Heeft hij de klap inmiddels verwerkt dat de umlaut is geaborteerd als internationaal leesteken? Het academische gelaat – dat vertraagd tot ons komt via een Skype-verbinding met Amerika – knikt verslagen. ‘Het was een zekere schok voor mij, ja, dat de Duitsers de umlaut hebben afgeschaft voor gebruikers buiten de landsgrenzen’, knikt Eric Jarosinski, assisent-professor in Duitse taal- en  letterkunde aan de Universiteit van Pennsylvania ons mismoedig toe.

Jarosinski is umlautfetisjist. ‘A spring without a love affair is sadder than a u without an umlaut’, tweette de Amerikaan een paar maanden geleden nog melancholisch op zijn blog Nein Quaterly. Het is een van de vele poëtische tweets die Jarosinksi besteedde aan de inmiddels afgevoerde twee puntjes. De umlaut is een running gag op Nein Quaterly, het blog van de Duitslandverliefde academicus.
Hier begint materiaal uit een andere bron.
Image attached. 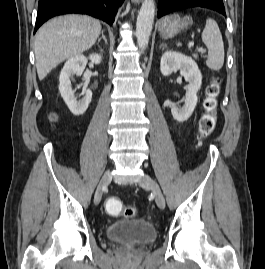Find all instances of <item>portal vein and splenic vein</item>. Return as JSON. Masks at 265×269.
<instances>
[{
  "label": "portal vein and splenic vein",
  "mask_w": 265,
  "mask_h": 269,
  "mask_svg": "<svg viewBox=\"0 0 265 269\" xmlns=\"http://www.w3.org/2000/svg\"><path fill=\"white\" fill-rule=\"evenodd\" d=\"M194 46V43L193 42H189L188 43V48H192ZM199 52H201V53H204L205 52V49H203V48H198L197 49Z\"/></svg>",
  "instance_id": "portal-vein-and-splenic-vein-1"
}]
</instances>
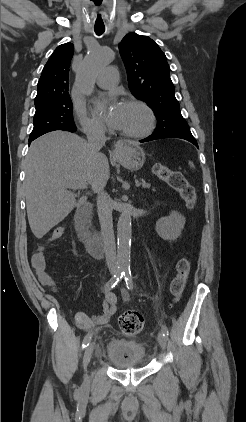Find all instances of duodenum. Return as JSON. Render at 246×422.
I'll use <instances>...</instances> for the list:
<instances>
[{"label":"duodenum","instance_id":"duodenum-1","mask_svg":"<svg viewBox=\"0 0 246 422\" xmlns=\"http://www.w3.org/2000/svg\"><path fill=\"white\" fill-rule=\"evenodd\" d=\"M91 212V205L86 204L79 209L75 216V229L86 245L90 253L95 257H102L104 255V246L100 235L93 231L89 225V215Z\"/></svg>","mask_w":246,"mask_h":422}]
</instances>
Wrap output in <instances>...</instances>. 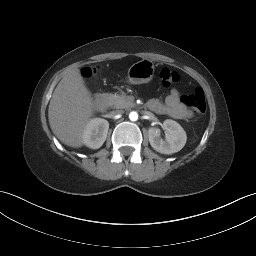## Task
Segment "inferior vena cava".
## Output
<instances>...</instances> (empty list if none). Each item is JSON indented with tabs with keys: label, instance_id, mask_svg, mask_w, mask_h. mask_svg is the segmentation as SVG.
I'll return each mask as SVG.
<instances>
[{
	"label": "inferior vena cava",
	"instance_id": "602c4592",
	"mask_svg": "<svg viewBox=\"0 0 256 256\" xmlns=\"http://www.w3.org/2000/svg\"><path fill=\"white\" fill-rule=\"evenodd\" d=\"M121 113H122V110H114V111L111 112V115L115 116V115H119Z\"/></svg>",
	"mask_w": 256,
	"mask_h": 256
}]
</instances>
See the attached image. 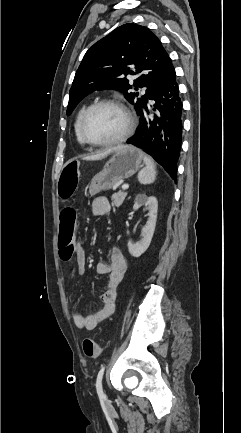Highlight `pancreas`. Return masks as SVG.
<instances>
[{
	"label": "pancreas",
	"instance_id": "pancreas-1",
	"mask_svg": "<svg viewBox=\"0 0 241 433\" xmlns=\"http://www.w3.org/2000/svg\"><path fill=\"white\" fill-rule=\"evenodd\" d=\"M127 196L126 192H118L112 195V206L113 207H120L122 203L124 202L125 198Z\"/></svg>",
	"mask_w": 241,
	"mask_h": 433
}]
</instances>
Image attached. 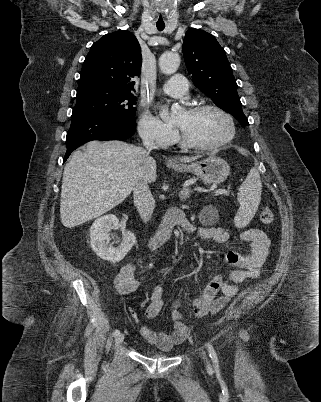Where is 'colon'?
Returning a JSON list of instances; mask_svg holds the SVG:
<instances>
[{"mask_svg": "<svg viewBox=\"0 0 321 402\" xmlns=\"http://www.w3.org/2000/svg\"><path fill=\"white\" fill-rule=\"evenodd\" d=\"M260 220L263 224H271L274 220V214L271 208L269 207H265L260 214ZM211 299H206V300H202L201 302H199L196 306L195 312L196 314H205L208 312L209 308H210V304H211ZM133 316L135 317V314L132 313Z\"/></svg>", "mask_w": 321, "mask_h": 402, "instance_id": "obj_1", "label": "colon"}]
</instances>
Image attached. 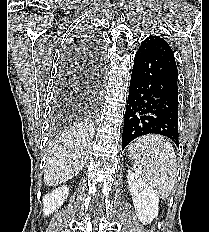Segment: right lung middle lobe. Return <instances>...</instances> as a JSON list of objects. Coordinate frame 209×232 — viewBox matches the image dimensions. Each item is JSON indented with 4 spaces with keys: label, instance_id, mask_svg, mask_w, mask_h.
<instances>
[{
    "label": "right lung middle lobe",
    "instance_id": "right-lung-middle-lobe-1",
    "mask_svg": "<svg viewBox=\"0 0 209 232\" xmlns=\"http://www.w3.org/2000/svg\"><path fill=\"white\" fill-rule=\"evenodd\" d=\"M68 104L69 102L65 99V97H61L59 100H57L54 116V124L57 128L64 127L68 122V117L71 112L70 105Z\"/></svg>",
    "mask_w": 209,
    "mask_h": 232
}]
</instances>
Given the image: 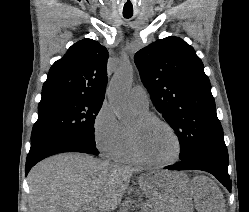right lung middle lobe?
Wrapping results in <instances>:
<instances>
[{"label": "right lung middle lobe", "instance_id": "obj_1", "mask_svg": "<svg viewBox=\"0 0 249 212\" xmlns=\"http://www.w3.org/2000/svg\"><path fill=\"white\" fill-rule=\"evenodd\" d=\"M102 102L83 95L56 94L42 97L31 141L47 135L70 134L96 147L94 121Z\"/></svg>", "mask_w": 249, "mask_h": 212}]
</instances>
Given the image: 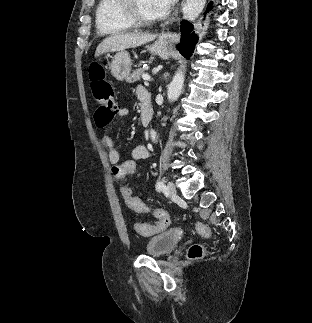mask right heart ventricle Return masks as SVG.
<instances>
[{
  "instance_id": "right-heart-ventricle-1",
  "label": "right heart ventricle",
  "mask_w": 312,
  "mask_h": 323,
  "mask_svg": "<svg viewBox=\"0 0 312 323\" xmlns=\"http://www.w3.org/2000/svg\"><path fill=\"white\" fill-rule=\"evenodd\" d=\"M94 9V25L99 33H115V29H133V22L128 18L127 9L122 1L97 0Z\"/></svg>"
}]
</instances>
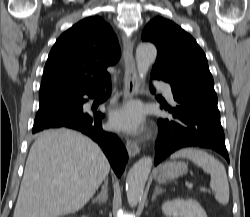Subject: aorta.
<instances>
[{"label": "aorta", "instance_id": "1", "mask_svg": "<svg viewBox=\"0 0 250 217\" xmlns=\"http://www.w3.org/2000/svg\"><path fill=\"white\" fill-rule=\"evenodd\" d=\"M157 57V49L153 44H140L136 49L137 69L141 77L146 76ZM153 165L150 156L141 158L130 169L126 180L127 200L131 206H135L141 200L144 187Z\"/></svg>", "mask_w": 250, "mask_h": 217}]
</instances>
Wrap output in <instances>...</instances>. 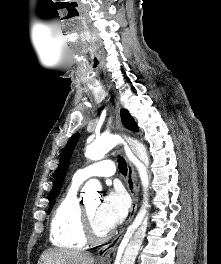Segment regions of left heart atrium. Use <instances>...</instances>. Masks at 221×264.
<instances>
[{
  "label": "left heart atrium",
  "mask_w": 221,
  "mask_h": 264,
  "mask_svg": "<svg viewBox=\"0 0 221 264\" xmlns=\"http://www.w3.org/2000/svg\"><path fill=\"white\" fill-rule=\"evenodd\" d=\"M128 210V200L124 192L120 189L110 191L97 210V217L108 229H112L120 223L126 216Z\"/></svg>",
  "instance_id": "1"
}]
</instances>
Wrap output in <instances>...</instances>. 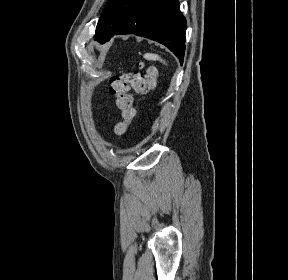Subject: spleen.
I'll list each match as a JSON object with an SVG mask.
<instances>
[{
    "label": "spleen",
    "mask_w": 288,
    "mask_h": 280,
    "mask_svg": "<svg viewBox=\"0 0 288 280\" xmlns=\"http://www.w3.org/2000/svg\"><path fill=\"white\" fill-rule=\"evenodd\" d=\"M144 58L147 60H151V61H160L163 64H166V62L157 54L146 53V54H144Z\"/></svg>",
    "instance_id": "1"
}]
</instances>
 Filososofische wisecracks

Jarosinksi’s tweetdeck serveert ons dagelijks aforisme in 140 tekens die het midden houden tussen filosofische wisecracks, zwartgallige reclameslogans, witty woordgrapjes en vileine uithalen naar het pompeuze gezwatel van de academici waarmee hij zich omringt.

Wie zijn cv bestudeert zou niet meteen verwachten dat achter deze bebrilde veertiger met vetkuif een erudiete pestkop met wereldfaam schuil gaat. Jarosinski, die een PhD. haalde aan Wisconsin universiteit, is een goedlachse assistant-professor die Duits doceert aan de Universiteit van Pennsylvania. Zijn specialisme betreft de cultuur van de Weimar Republiek (1919-1933).

Nein Quaterly

Hij heeft twee boeken geschreven, Eentje over vertalen, The Hand of the Interpreter: Essays on Meaning after Theory, en een ander over metaforen in het taalgebruik ten tijde van de Weimar republiek: Cellophane Modernity. Daarnaast publiceerde hij essays over Walter Benjamin, Theodor W. Adorno, Siegfried Kracauer, Joseph Roth en Vladimir Nabokov. Geef toe: u had die boeken graag willen lezen, maar u had net even geen tijd om al die zware woorden tot u te nemen. Geeft niks.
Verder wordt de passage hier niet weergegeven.